WHAT TO DO: Print the listing below character for character, leaving out the picture.

RECORDS FOR THE EXERCISE:
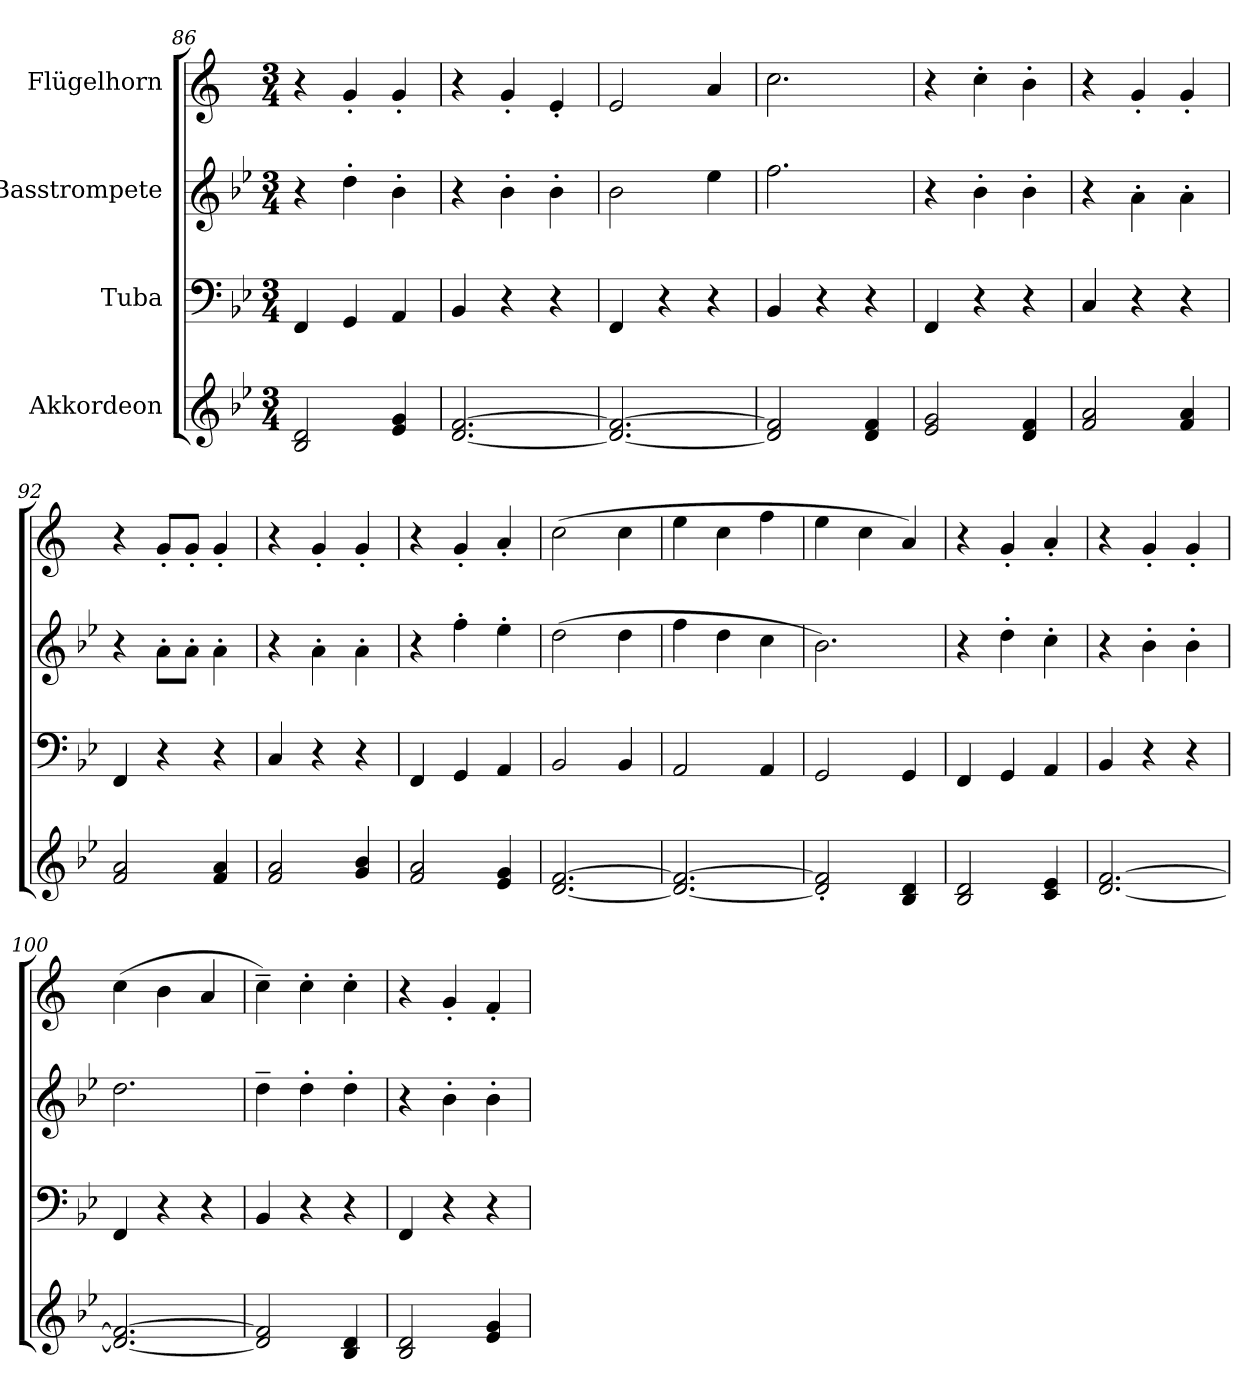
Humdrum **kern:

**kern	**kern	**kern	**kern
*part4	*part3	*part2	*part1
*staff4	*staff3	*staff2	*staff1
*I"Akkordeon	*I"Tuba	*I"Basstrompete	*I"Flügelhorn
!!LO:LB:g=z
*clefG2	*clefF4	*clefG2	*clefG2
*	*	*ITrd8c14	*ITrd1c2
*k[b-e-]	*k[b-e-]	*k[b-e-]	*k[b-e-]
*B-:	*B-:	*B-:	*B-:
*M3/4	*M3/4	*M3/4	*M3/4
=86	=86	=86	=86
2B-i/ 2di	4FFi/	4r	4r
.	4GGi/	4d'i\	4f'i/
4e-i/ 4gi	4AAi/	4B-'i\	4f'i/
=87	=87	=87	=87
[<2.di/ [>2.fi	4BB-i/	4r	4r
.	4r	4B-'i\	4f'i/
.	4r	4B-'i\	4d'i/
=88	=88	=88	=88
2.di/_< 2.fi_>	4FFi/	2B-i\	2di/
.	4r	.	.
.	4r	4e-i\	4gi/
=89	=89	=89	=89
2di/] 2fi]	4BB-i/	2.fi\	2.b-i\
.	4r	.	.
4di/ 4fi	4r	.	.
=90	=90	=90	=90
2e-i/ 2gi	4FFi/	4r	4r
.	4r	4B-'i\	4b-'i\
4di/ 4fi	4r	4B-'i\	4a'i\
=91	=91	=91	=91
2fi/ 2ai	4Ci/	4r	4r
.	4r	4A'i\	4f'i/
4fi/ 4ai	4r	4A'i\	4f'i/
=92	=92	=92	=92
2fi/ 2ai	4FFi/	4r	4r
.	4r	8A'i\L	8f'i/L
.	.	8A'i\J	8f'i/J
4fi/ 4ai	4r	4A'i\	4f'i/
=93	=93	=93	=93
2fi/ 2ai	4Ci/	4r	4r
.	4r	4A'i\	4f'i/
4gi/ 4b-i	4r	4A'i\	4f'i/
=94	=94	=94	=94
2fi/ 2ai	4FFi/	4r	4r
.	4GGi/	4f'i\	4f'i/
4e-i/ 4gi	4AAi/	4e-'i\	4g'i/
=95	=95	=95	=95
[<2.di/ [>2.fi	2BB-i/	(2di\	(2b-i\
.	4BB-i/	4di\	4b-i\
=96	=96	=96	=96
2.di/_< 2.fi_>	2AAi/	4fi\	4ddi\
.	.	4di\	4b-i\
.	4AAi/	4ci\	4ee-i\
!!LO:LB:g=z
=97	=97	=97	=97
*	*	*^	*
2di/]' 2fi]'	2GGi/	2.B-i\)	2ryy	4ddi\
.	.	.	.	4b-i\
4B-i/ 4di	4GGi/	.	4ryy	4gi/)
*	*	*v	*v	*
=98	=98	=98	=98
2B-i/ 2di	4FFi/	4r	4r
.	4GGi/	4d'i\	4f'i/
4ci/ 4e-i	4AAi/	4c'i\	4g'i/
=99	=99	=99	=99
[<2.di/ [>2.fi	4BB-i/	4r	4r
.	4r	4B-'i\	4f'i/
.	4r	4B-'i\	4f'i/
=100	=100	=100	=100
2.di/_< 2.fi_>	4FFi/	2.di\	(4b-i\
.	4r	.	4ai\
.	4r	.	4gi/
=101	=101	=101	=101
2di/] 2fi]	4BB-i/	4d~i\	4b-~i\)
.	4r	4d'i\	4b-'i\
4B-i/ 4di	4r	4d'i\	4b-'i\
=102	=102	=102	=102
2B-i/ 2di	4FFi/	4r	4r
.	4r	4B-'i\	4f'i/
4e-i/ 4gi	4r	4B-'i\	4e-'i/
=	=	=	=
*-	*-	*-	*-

THE COMPLETED TASK:
Humdrum **kern:

**kern	**kern	**kern	**kern
*part4	*part3	*part2	*part1
*staff4	*staff3	*staff2	*staff1
*I"Akkordeon	*I"Tuba	*I"Basstrompete	*I"Flügelhorn
!!LO:LB:g=z
*clefG2	*clefF4	*clefG2	*clefG2
*	*	*ITrd8c14	*ITrd1c2
*k[b-e-]	*k[b-e-]	*k[b-e-]	*k[b-e-]
*B-:	*B-:	*B-:	*B-:
*M3/4	*M3/4	*M3/4	*M3/4
=86	=86	=86	=86
2B-i/ 2di	4FFi/	4r	4r
.	4GGi/	4d'i\	4f'i/
4e-i/ 4gi	4AAi/	4B-'i\	4f'i/
=87	=87	=87	=87
[<2.di/ [>2.fi	4BB-i/	4r	4r
.	4r	4B-'i\	4f'i/
.	4r	4B-'i\	4d'i/
=88	=88	=88	=88
2.di/_< 2.fi_>	4FFi/	2B-i\	2di/
.	4r	.	.
.	4r	4e-i\	4gi/
=89	=89	=89	=89
2di/] 2fi]	4BB-i/	2.fi\	2.b-i\
.	4r	.	.
4di/ 4fi	4r	.	.
=90	=90	=90	=90
2e-i/ 2gi	4FFi/	4r	4r
.	4r	4B-'i\	4b-'i\
4di/ 4fi	4r	4B-'i\	4a'i\
=91	=91	=91	=91
2fi/ 2ai	4Ci/	4r	4r
.	4r	4A'i\	4f'i/
4fi/ 4ai	4r	4A'i\	4f'i/
=92	=92	=92	=92
2fi/ 2ai	4FFi/	4r	4r
.	4r	8A'i\L	8f'i/L
.	.	8A'i\J	8f'i/J
4fi/ 4ai	4r	4A'i\	4f'i/
=93	=93	=93	=93
2fi/ 2ai	4Ci/	4r	4r
.	4r	4A'i\	4f'i/
4gi/ 4b-i	4r	4A'i\	4f'i/
=94	=94	=94	=94
2fi/ 2ai	4FFi/	4r	4r
.	4GGi/	4f'i\	4f'i/
4e-i/ 4gi	4AAi/	4e-'i\	4g'i/
=95	=95	=95	=95
[<2.di/ [>2.fi	2BB-i/	(2di\	(2b-i\
.	4BB-i/	4di\	4b-i\
=96	=96	=96	=96
2.di/_< 2.fi_>	2AAi/	4fi\	4ddi\
.	.	4di\	4b-i\
.	4AAi/	4ci\	4ee-i\
!!LO:LB:g=z
=97	=97	=97	=97
*	*	*^	*
2di/]' 2fi]'	2GGi/	2.B-i\)	2ryy	4ddi\
.	.	.	.	4b-i\
4B-i/ 4di	4GGi/	.	4ryy	4gi/)
*	*	*v	*v	*
=98	=98	=98	=98
2B-i/ 2di	4FFi/	4r	4r
.	4GGi/	4d'i\	4f'i/
4ci/ 4e-i	4AAi/	4c'i\	4g'i/
=99	=99	=99	=99
[<2.di/ [>2.fi	4BB-i/	4r	4r
.	4r	4B-'i\	4f'i/
.	4r	4B-'i\	4f'i/
=100	=100	=100	=100
2.di/_< 2.fi_>	4FFi/	2.di\	(4b-i\
.	4r	.	4ai\
.	4r	.	4gi/
=101	=101	=101	=101
2di/] 2fi]	4BB-i/	4d~i\	4b-~i\)
.	4r	4d'i\	4b-'i\
4B-i/ 4di	4r	4d'i\	4b-'i\
=102	=102	=102	=102
2B-i/ 2di	4FFi/	4r	4r
.	4r	4B-'i\	4f'i/
4e-i/ 4gi	4r	4B-'i\	4e-'i/
=	=	=	=
*-	*-	*-	*-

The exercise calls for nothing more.